"Please do," said Inza.
The nurse loosened the child's clothes and exposed the small, shapely shoulder. There, at the very base of the arm, was a small, perfectly formed pink, five-cornered star.
"I was right!" cried Hodge. "There's been a wonderful addition to the universe! A new star has risen!"
"It's a birthmark," said Frank.
"Oh, isn't it very strange!" breathed Elsie. "It gives me a superstitious feeling of awe. It seems to me that he is marked by fate to be something grand and wonderful."
"It was so good of you, Elsie, to come to me when I wanted you," breathed Inza. "And Hodge—he traveled so far."

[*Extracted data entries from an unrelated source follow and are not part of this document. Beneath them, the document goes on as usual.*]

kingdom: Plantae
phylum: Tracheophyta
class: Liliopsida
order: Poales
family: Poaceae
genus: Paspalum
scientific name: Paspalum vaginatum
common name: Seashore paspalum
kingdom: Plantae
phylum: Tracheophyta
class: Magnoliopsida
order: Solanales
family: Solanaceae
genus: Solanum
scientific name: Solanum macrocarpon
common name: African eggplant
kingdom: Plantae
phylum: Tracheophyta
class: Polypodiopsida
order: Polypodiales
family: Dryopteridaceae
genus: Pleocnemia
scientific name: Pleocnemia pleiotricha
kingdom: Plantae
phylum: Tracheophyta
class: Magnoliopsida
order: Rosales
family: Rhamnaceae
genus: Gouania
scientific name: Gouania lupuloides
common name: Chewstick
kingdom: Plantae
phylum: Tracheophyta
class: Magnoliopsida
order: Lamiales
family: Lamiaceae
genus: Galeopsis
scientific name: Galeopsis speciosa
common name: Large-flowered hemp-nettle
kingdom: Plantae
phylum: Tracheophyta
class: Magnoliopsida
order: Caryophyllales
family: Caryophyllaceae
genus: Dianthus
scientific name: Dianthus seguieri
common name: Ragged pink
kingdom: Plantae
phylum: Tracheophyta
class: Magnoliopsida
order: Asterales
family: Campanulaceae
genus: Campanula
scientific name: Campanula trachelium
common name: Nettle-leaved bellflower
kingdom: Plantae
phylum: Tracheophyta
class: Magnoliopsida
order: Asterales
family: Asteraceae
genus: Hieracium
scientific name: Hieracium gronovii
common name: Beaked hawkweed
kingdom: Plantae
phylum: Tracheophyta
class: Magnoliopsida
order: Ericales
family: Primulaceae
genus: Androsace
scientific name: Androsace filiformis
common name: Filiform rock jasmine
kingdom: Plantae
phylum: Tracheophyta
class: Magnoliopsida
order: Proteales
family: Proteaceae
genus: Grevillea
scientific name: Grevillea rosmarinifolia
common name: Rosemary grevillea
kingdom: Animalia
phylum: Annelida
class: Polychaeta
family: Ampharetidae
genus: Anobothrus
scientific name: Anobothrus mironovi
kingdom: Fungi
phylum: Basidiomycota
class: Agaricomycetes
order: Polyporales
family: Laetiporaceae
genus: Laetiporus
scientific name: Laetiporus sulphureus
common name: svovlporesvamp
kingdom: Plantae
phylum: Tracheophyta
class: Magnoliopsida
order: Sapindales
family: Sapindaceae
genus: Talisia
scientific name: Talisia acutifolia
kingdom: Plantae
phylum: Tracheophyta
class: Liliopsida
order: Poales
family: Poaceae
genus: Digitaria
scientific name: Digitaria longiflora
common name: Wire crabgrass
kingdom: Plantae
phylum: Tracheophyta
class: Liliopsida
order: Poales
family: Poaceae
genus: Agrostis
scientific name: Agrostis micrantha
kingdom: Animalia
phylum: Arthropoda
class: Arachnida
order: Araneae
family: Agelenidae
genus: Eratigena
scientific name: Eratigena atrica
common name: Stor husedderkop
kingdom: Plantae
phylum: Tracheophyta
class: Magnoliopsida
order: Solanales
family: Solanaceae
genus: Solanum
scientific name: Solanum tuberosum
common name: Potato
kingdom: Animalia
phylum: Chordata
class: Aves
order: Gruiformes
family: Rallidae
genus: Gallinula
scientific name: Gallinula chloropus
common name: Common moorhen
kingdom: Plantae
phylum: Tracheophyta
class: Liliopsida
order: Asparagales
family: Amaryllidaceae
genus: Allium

"Oh, everything is coming as smoothly as possible at the mines," declared Bart. "There's a first-class foreman at both the Queen Mystery and the San Pablo. I could leave as well as not, and the old trains couldn't run fast enough to bring me here after I received the wire from Frank, saying that Elsie would be here. You bet I was glad to shake the alkali dust out of my clothes."
"You've done great things for me at the mines, Bart," said Merry. "Everything now seems to be going right for me everywhere in the world. The Central Sonora Railroad is practically completed, and the San Pablo is paying enormously. But these are not things to speak of on an occasion like this."
After a few minutes Bart and Elsie retired, the nurse took the baby, and Frank lingered a while longer at the side of his wife.
On returning to the library, Elsie stood at one of the large windows and looked out upon the grounds and across the broad road toward the handsome buildings of Farnham Hall. There was a strange expression of mingled happiness and regret on her fair face. Something like a mist filled her eyes.